The jobs are here, Melendez said, especially in the fields of professional services, technology, business consulting and health care.
But the offer of a good salary may not be enough.
"The job seekers today are more interested in benefits and flexibility of work schedules," Melendez said, "as opposed to just higher salary. They're interested in creativity, growing and learning."
And unlike previous generations, younger workers don't expect to rely on pensions for their retirement. "They're more interested in 401(k) and investment plans," she said.
But for Taylor, 45, issues such as health care benefits and pension funds would have to wait. He had an hour, and his focus was finding a better job, not what happens afterward.
Those perfect jobs won't simply fall into everyone's lap, he said. Workplace dynamics have changed dramatically. The old organizational chart with the bosses at the top and every employee having a specific task is far more fluid now. And technological demands seem to increase daily.
A pen and appointment book are now a Blackberry, a couple of cell phones and a laptop.
"If you don't embrace change," Taylor warned, "it may not be a friendly embrace when it embraces you."
He used himself as an example. After founding Monster Board in 1994, an online bulletin board that morphed into Monster.com, Taylor stepped aside in August to start Eons, a company designed to cater to Americans 50 and older.
"When I founded Monster.com, the average age of the person filing a resume was 38," he explained. "Now, that person is 50."
Exactly what services Eons will provide when it opens in July remains a company secret. Taylor has defined it only as a "media company'.
But he has told investors, and they like the idea. He recently raised $10-million in venture capital to get the company up and running.
That one move personifies Taylor. He can get people to do things. When he was in middle school, he occasionally persuaded his parents to stop the family car when they passed road kill so he could gather feathers or hair to use for his fly fishing lures.
"He has never been in the mainstream," his mother once said.
Taylor has driven a truck, washed dishes, worked as a disc jockey, and while a student at the University of Massachusetts, he started a business selling "survival kits" to freshman. It was little more than a candy bar, a map of the campus, a toothbrush and a bottle opener. The idea never really took off.
But Taylor did.
The concept for Monster.com came to him when a client for the ad agency he worked for told him he didn't want big ideas. He wanted "a monster idea."
Taylor envisioned an online bulletin board for job seekers and launched Monster Board in 1994. A year later, the idea became Monster.com, the 454th registered domain on the Web.

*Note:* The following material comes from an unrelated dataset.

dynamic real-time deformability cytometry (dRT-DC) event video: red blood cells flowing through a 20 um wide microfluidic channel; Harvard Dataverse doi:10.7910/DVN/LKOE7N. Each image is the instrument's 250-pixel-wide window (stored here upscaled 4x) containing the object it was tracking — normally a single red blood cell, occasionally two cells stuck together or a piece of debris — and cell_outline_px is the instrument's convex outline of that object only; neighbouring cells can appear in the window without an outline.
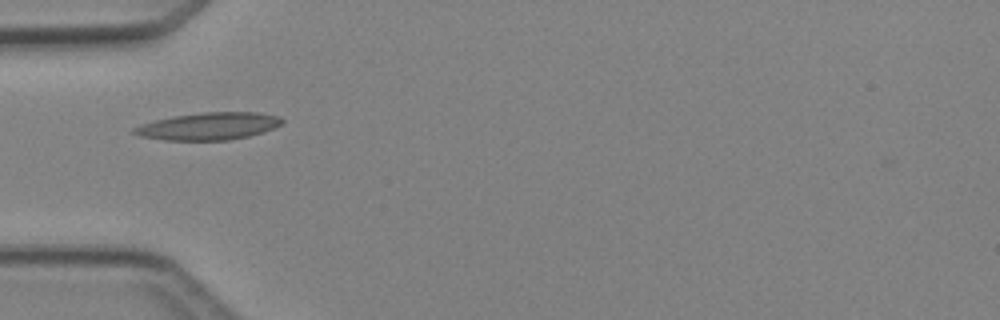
{"species": "Egyptian fruit bat (a non-hibernating species)", "species_latin": "Rousettus aegyptiacus", "temperature_condition": "cold", "stored_images_in_passage": 2, "camera_frame_rate_fps": 3000, "um_per_image_px": 0.085, "animal": {"sex": "female"}, "frame": {"image": 1, "passage_image": 1, "time_ms": 0.0, "image_size_px": [1000, 320], "cell_outline_px": [[284, 120], [280, 124], [272, 128], [248, 136], [228, 140], [164, 140], [140, 136], [132, 132], [132, 128], [140, 124], [156, 120], [176, 116], [200, 112], [256, 112], [280, 116]], "centroid_in_image_um": [17.7, 10.72], "position_along_channel_um": 67.3, "area_um2": 23.35}}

But being among the first job-connection Web sites wasn't enough.
In 1999, Monster.com was one of the first Internet businesses to buy advertising spots during the Super Bowl.
The first ad was the "When I grow up I want to ..." spot that featured children looking stone-faced into a camera. They finished the sentence by saying things like "become a yes man" and "file all day." The ad was an instant hit, and the Monster was loose.
Although some data suggest as many as 60 percent of Americans found their job through a personal network or a referral, Taylor said that one out of three Americans looking for work, or about 63-million people, have a resume on Monster.com.
He remains an adviser to the company, and to anyone else who wonders about the importance of hiring the right person for the right job.
"Companies won't go out of business because they didn't make enough sales or profits weren't good enough," he said. "They'll go out of business because they aren't good at finding and keeping talent."